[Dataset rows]
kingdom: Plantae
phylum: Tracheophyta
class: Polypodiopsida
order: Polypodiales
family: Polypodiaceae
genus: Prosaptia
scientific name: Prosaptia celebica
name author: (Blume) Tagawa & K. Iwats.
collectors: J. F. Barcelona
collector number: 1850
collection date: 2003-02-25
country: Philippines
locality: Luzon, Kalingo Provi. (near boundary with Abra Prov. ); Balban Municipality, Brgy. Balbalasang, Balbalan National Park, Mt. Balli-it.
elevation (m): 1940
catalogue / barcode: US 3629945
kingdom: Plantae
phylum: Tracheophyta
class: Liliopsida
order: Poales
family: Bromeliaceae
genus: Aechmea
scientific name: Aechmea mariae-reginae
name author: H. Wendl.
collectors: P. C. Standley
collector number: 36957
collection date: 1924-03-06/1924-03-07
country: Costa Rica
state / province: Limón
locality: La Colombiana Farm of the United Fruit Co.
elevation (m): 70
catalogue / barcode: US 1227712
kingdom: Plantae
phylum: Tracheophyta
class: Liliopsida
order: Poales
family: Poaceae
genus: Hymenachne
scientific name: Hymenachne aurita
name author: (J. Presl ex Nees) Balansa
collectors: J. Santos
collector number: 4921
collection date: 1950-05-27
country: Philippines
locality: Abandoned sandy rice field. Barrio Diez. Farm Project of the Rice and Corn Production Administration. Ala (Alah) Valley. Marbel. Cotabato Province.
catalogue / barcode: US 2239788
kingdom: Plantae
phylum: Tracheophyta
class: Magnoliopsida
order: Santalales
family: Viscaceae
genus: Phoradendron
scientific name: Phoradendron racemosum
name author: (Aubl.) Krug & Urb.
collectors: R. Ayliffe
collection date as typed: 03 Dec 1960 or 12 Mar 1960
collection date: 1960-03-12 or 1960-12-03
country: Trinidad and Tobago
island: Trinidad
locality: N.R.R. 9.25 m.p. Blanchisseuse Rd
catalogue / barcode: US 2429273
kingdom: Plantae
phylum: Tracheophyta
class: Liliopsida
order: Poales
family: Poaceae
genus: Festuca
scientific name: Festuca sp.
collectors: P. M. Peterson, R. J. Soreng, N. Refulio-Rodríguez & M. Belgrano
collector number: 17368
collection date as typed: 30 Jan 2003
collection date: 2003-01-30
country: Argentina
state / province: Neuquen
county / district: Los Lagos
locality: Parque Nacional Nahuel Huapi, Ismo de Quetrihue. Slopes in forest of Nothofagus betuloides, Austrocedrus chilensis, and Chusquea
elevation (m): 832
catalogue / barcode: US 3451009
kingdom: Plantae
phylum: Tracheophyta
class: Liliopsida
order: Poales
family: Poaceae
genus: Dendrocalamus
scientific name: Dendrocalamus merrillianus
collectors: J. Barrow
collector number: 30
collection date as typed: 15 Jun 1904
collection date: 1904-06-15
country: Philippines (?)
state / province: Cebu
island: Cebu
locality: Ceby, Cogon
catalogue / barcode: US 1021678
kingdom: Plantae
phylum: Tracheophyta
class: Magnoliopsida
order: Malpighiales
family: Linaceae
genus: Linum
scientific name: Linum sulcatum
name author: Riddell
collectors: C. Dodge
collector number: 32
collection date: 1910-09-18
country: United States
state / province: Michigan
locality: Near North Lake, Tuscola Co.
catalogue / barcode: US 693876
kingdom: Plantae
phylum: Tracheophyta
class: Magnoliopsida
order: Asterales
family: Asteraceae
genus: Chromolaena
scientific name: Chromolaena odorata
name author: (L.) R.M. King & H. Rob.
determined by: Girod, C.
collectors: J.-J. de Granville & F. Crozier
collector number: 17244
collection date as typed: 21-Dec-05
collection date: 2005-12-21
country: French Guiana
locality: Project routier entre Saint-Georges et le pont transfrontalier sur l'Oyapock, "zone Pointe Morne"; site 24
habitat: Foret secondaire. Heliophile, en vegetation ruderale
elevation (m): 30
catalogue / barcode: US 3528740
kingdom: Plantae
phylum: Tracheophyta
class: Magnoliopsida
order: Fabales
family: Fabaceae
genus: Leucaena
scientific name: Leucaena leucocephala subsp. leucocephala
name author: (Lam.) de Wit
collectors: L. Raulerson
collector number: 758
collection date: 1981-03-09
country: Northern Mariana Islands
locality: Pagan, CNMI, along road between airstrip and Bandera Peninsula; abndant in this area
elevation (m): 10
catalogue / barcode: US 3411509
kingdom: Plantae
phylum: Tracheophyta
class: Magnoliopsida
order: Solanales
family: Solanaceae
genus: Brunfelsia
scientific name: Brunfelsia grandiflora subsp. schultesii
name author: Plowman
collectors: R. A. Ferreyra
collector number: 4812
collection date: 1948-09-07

● Exercise description
Copy verbatim the part of the material above that opens with the line containing "collectors: R. Ayliffe" and closes with the line containing "collection date as typed: 30 Jan 2003".

● Exercise response
collectors: R. Ayliffe
collection date as typed: 03 Dec 1960 or 12 Mar 1960
collection date: 1960-03-12 or 1960-12-03
country: Trinidad and Tobago
island: Trinidad
locality: N.R.R. 9.25 m.p. Blanchisseuse Rd
catalogue / barcode: US 2429273
kingdom: Plantae
phylum: Tracheophyta
class: Liliopsida
order: Poales
family: Poaceae
genus: Festuca
scientific name: Festuca sp.
collectors: P. M. Peterson, R. J. Soreng, N. Refulio-Rodríguez & M. Belgrano
collector number: 17368
collection date as typed: 30 Jan 2003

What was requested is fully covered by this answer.